Unlike Twitter and Facebook, where the president posted his musings, policy changes and attacks on rivals directly, he used YouTube more as an online library for videos of his rallies. His account there has 2.65 million subscribers, compared to the 87.4 million followers he has on Twitter.

YouTube was also the last of the major social media platforms to suspend Trump after the attack on the Capitol, making its move several days after Twitter and then Facebook banned him. The video site said it suspended Trump out of concern for “the ongoing potential for violence” soon after he uploaded a video where he said his comments to supporters just before the Capitol attack were “totally appropriate.”

Over the past two years, executives have said they are monitoring that threat of violence and have judged it to still be high enough to keep Trump’s account locked down. But as Trump ramps up his campaign to be the Republican nominee in 2024, that calculation has changed.
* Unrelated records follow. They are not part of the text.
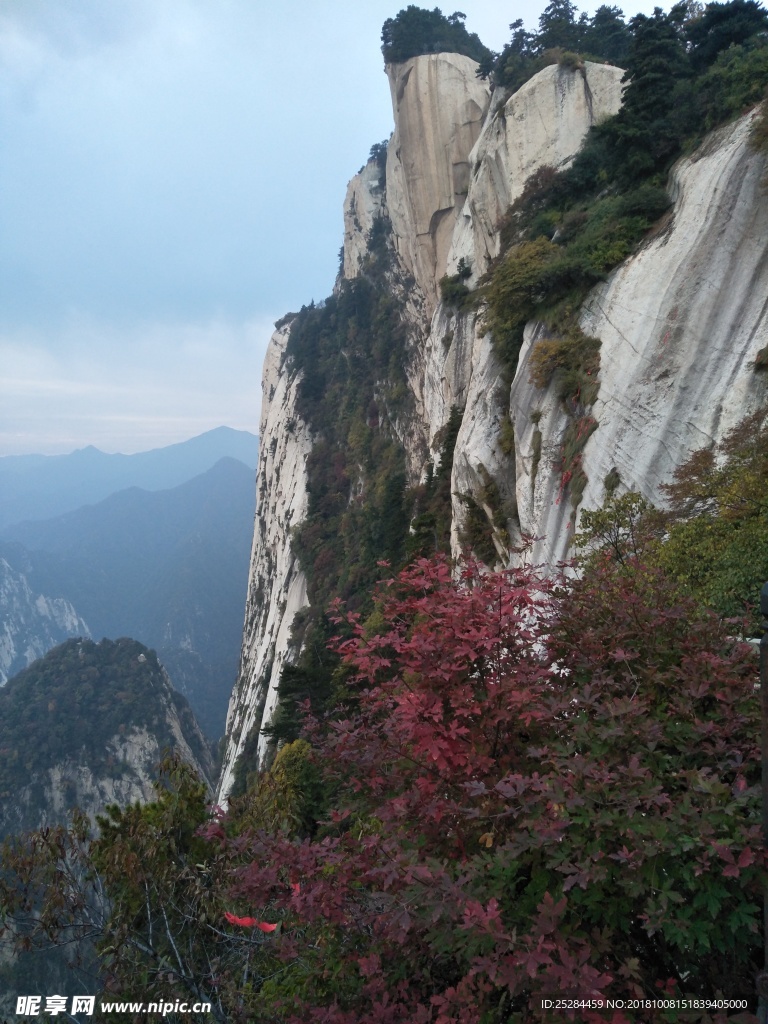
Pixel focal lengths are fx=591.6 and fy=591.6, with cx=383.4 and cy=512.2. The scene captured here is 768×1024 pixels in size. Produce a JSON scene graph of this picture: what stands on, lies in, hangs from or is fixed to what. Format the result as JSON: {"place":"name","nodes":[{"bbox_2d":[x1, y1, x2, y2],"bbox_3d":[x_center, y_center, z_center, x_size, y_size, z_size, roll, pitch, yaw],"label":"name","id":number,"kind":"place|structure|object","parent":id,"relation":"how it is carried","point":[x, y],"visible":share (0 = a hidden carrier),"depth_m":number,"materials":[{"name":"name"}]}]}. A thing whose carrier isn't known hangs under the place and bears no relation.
{"place":"outdoors","nodes":[
{"label":"outdoors","id":0,"kind":"place"},
{"bbox_2d":[0,553,91,685],"label":"mountain","id":1,"kind":"structure","parent":0,"point":[39,601],"materials":[{"name":"stone"}]},
{"bbox_2d":[0,635,216,844],"label":"hill","id":2,"kind":"structure","parent":0,"point":[133,661],"materials":[{"name":"stone"}]},
{"bbox_2d":[2,453,254,738],"label":"mountain","id":3,"kind":"structure","parent":0,"point":[224,545],"materials":[{"name":"blue stone"}]},
{"bbox_2d":[0,424,260,528],"label":"distant mountain","id":4,"kind":"structure","parent":0,"point":[233,439],"materials":[{"name":"blue"}]},
{"bbox_2d":[1,0,721,462],"label":"sky","id":5,"kind":"structure","parent":0,"point":[328,186],"materials":[{"name":"blue"}]},
{"bbox_2d":[215,28,767,817],"label":"cliff","id":6,"kind":"structure","parent":0,"point":[271,439],"materials":[{"name":"stone"}]},
{"bbox_2d":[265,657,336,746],"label":"tree","id":7,"kind":"object","parent":6,"relation":"on","point":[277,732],"visible":0.45,"depth_m":27.52,"materials":[{"name":"green plant"}]},
{"bbox_2d":[277,245,422,733],"label":"forest","id":8,"kind":"object","parent":6,"relation":"attached to","point":[315,508],"visible":0.45,"materials":[{"name":"green plant"}]},
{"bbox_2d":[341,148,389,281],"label":"cliff","id":9,"kind":"object","parent":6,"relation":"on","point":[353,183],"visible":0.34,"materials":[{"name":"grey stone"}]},
{"bbox_2d":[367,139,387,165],"label":"tree","id":10,"kind":"object","parent":6,"relation":"on","point":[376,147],"visible":0.34,"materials":[{"name":"green plant"}]},
{"bbox_2d":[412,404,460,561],"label":"tree","id":11,"kind":"object","parent":6,"relation":"on","point":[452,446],"visible":0.49,"depth_m":27.09,"materials":[{"name":"green plant"}]},
{"bbox_2d":[383,51,491,302],"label":"rock pillar","id":12,"kind":"object","parent":6,"relation":"on","point":[446,63],"visible":0.66,"depth_m":35.28,"materials":[{"name":"beige stone"}]},
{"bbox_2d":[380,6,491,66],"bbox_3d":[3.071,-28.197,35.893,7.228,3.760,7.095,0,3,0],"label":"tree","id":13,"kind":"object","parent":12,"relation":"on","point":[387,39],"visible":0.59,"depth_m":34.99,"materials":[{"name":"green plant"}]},
{"bbox_2d":[439,262,473,307],"bbox_3d":[3.786,-11.158,29.621,2.207,2.449,3.082,0,3,0],"label":"shrub","id":14,"kind":"object","parent":6,"relation":"on","point":[463,272],"visible":0.76,"depth_m":29.23,"materials":[{"name":"green plant"}]},
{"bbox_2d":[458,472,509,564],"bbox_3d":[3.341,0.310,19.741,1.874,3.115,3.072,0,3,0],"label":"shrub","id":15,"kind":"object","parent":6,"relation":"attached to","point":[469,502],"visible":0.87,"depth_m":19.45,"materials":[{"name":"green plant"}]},
{"bbox_2d":[494,19,536,90],"bbox_3d":[6.756,-21.862,28.991,2.785,3.833,2.987,0,3,0],"label":"tree","id":16,"kind":"object","parent":6,"relation":"on","point":[517,24],"visible":0.59,"depth_m":28.67,"materials":[{"name":"plant"}]},
{"bbox_2d":[480,237,565,353],"bbox_3d":[4.445,-6.686,18.604,2.973,3.318,3.648,0,3,0],"label":"shrub","id":17,"kind":"object","parent":6,"relation":"on","point":[513,282],"visible":0.8,"depth_m":18.05,"materials":[{"name":"green plant"}]},
{"bbox_2d":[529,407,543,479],"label":"shrub","id":18,"kind":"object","parent":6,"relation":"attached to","point":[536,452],"visible":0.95,"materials":[{"name":"green plant"}]},
{"bbox_2d":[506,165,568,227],"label":"shrub","id":19,"kind":"object","parent":6,"relation":"on","point":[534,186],"visible":0.6,"depth_m":21.99,"materials":[{"name":"green plant"}]},
{"bbox_2d":[468,56,627,257],"bbox_3d":[7.800,-14.126,27.617,7.630,12.243,8.974,0,3,0],"label":"rock","id":20,"kind":"object","parent":6,"relation":"on","point":[528,89],"visible":0.47,"depth_m":25.16,"materials":[{"name":"stone"}]},
{"bbox_2d":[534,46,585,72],"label":"shrub","id":21,"kind":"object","parent":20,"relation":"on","point":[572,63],"visible":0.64,"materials":[{"name":"green plant"}]},
{"bbox_2d":[536,1,580,53],"bbox_3d":[8.292,-22.280,27.845,2.795,3.636,2.849,0,3,0],"label":"tree","id":22,"kind":"object","parent":6,"relation":"on","point":[555,11],"visible":0.51,"depth_m":27.59,"materials":[{"name":"green plant"}]},
{"bbox_2d":[529,333,601,396],"bbox_3d":[4.875,-3.890,15.766,2.036,1.652,2.497,0,3,0],"label":"shrub","id":23,"kind":"object","parent":6,"relation":"attached to","point":[547,368],"visible":0.88,"depth_m":15.50,"materials":[{"name":"green plant"}]},
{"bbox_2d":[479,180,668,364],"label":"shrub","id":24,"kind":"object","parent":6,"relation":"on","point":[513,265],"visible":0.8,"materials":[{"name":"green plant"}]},
{"bbox_2d":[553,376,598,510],"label":"vine","id":25,"kind":"object","parent":6,"relation":"attached to","point":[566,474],"visible":0.8,"depth_m":14.24,"materials":[{"name":"red plant"}]},
{"bbox_2d":[583,5,630,65],"bbox_3d":[9.596,-19.618,25.258,2.938,3.588,3.120,0,3,0],"label":"tree","id":26,"kind":"object","parent":6,"relation":"on","point":[621,11],"visible":0.53,"depth_m":24.81,"materials":[{"name":"plant"}]},
{"bbox_2d":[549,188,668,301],"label":"shrub","id":27,"kind":"object","parent":6,"relation":"on","point":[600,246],"visible":0.73,"depth_m":15.31,"materials":[{"name":"green plant"}]},
{"bbox_2d":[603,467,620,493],"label":"shrub","id":28,"kind":"object","parent":6,"relation":"attached to","point":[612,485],"visible":0.86,"depth_m":12.51,"materials":[{"name":"green plant"}]},
{"bbox_2d":[611,7,687,172],"bbox_3d":[7.925,-12.072,17.406,2.869,5.235,2.999,0,3,0],"label":"conifer tree","id":29,"kind":"object","parent":6,"relation":"on","point":[634,104],"visible":0.69,"depth_m":17.01,"materials":[{"name":"plant"}]},
{"bbox_2d":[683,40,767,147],"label":"shrub","id":30,"kind":"object","parent":6,"relation":"on","point":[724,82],"visible":0.69,"depth_m":14.67,"materials":[{"name":"green plant"}]},
{"bbox_2d":[687,0,767,67],"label":"tree","id":31,"kind":"object","parent":6,"relation":"on","point":[720,18],"visible":0.49,"depth_m":18.02,"materials":[{"name":"plant"}]},
{"bbox_2d":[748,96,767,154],"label":"shrub","id":32,"kind":"object","parent":6,"relation":"on","point":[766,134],"visible":0.97,"depth_m":12.68,"materials":[{"name":"green plant"}]},
{"bbox_2d":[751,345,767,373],"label":"shrub","id":33,"kind":"object","parent":6,"relation":"attached to","point":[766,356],"visible":0.98,"depth_m":11.42,"materials":[{"name":"green plant"}]},
{"label":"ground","id":34,"kind":"structure","parent":0},
{"bbox_2d":[0,755,244,1023],"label":"tree","id":35,"kind":"object","parent":34,"relation":"on","point":[104,825],"visible":0.83,"depth_m":6.94,"materials":[{"name":"plant"}]},
{"bbox_2d":[239,739,325,838],"bbox_3d":[-1.982,6.821,12.771,2.503,3.972,2.683,0,3,0],"label":"shrub","id":36,"kind":"object","parent":34,"relation":"on","point":[298,741],"visible":0.42,"depth_m":12.30,"materials":[{"name":"green plant"}]},
{"bbox_2d":[219,543,764,1023],"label":"red tree","id":37,"kind":"object","parent":34,"relation":"on","point":[494,624],"visible":0.97,"depth_m":3.45,"materials":[{"name":"plant"}]},
{"bbox_2d":[223,912,280,932],"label":"red ribbon","id":38,"kind":"object","parent":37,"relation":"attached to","point":[269,928],"visible":0.7,"depth_m":5.22,"materials":[{"name":"red fabric"}]},
{"bbox_2d":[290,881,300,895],"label":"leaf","id":39,"kind":"object","parent":37,"relation":"attached to","point":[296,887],"visible":0.49,"depth_m":4.26,"materials":[{"name":"red fabric"}]},
{"bbox_2d":[573,489,656,569],"bbox_3d":[3.709,0.657,9.452,1.435,1.923,1.481,0,3,0],"label":"green tree","id":40,"kind":"object","parent":34,"relation":"on","point":[636,502],"visible":0.66,"depth_m":9.34,"materials":[{"name":"green plant"}]},
{"bbox_2d":[652,411,767,624],"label":"tree","id":41,"kind":"object","parent":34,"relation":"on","point":[722,504],"visible":0.76,"depth_m":7.48,"materials":[{"name":"green plant"}]},
{"bbox_2d":[759,586,767,1023],"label":"post","id":42,"kind":"object","parent":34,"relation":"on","point":[764,788],"visible":0.83,"depth_m":2.58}
]}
The shift began with Elon Musk taking over Twitter and inviting Trump to return to what was previously his main social media outlet in November. Musk’s moves have won praise from conservative politicians who have accused the Big Tech companies of being biased against right-wing views, though conservative viewpoints and politicians find massive audiences on those sites.

Facebook came next, with parent company Meta saying it would allow Trump back onto the site as well as Instagram. “The public should be able to hear what their politicians are saying — the good, the bad and the ugly — so that they can make informed choices at the ballot box,” Nick Clegg, Meta’s president of global affairs wrote in a Jan. 25 blog post.